== Aim of the exercise ==
Look through the entries. Copy each line that has the word "aliados".

Stored entries
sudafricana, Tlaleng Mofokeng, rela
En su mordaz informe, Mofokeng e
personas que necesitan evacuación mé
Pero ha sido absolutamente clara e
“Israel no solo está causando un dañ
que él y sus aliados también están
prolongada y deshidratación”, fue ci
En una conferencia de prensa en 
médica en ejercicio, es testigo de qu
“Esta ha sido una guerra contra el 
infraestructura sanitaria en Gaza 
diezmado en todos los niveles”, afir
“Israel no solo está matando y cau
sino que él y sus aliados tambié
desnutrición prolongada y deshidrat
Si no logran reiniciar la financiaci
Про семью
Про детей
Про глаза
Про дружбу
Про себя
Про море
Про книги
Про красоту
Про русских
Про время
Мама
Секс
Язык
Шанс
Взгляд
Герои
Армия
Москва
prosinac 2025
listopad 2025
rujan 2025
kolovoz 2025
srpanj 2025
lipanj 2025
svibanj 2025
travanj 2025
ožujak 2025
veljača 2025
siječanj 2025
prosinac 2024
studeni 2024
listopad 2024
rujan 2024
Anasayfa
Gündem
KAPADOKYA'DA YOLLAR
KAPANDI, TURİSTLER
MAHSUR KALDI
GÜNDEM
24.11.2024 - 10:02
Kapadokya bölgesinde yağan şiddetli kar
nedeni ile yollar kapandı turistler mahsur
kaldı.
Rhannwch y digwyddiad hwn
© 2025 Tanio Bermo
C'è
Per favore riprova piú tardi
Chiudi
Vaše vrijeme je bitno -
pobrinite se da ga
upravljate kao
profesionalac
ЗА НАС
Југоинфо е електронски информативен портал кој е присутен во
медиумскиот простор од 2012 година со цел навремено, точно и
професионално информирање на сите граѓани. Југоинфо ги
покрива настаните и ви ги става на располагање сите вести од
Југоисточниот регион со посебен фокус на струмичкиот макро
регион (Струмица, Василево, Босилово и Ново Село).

== Output for this exercise ==
que él y sus aliados también están
sino que él y sus aliados tambié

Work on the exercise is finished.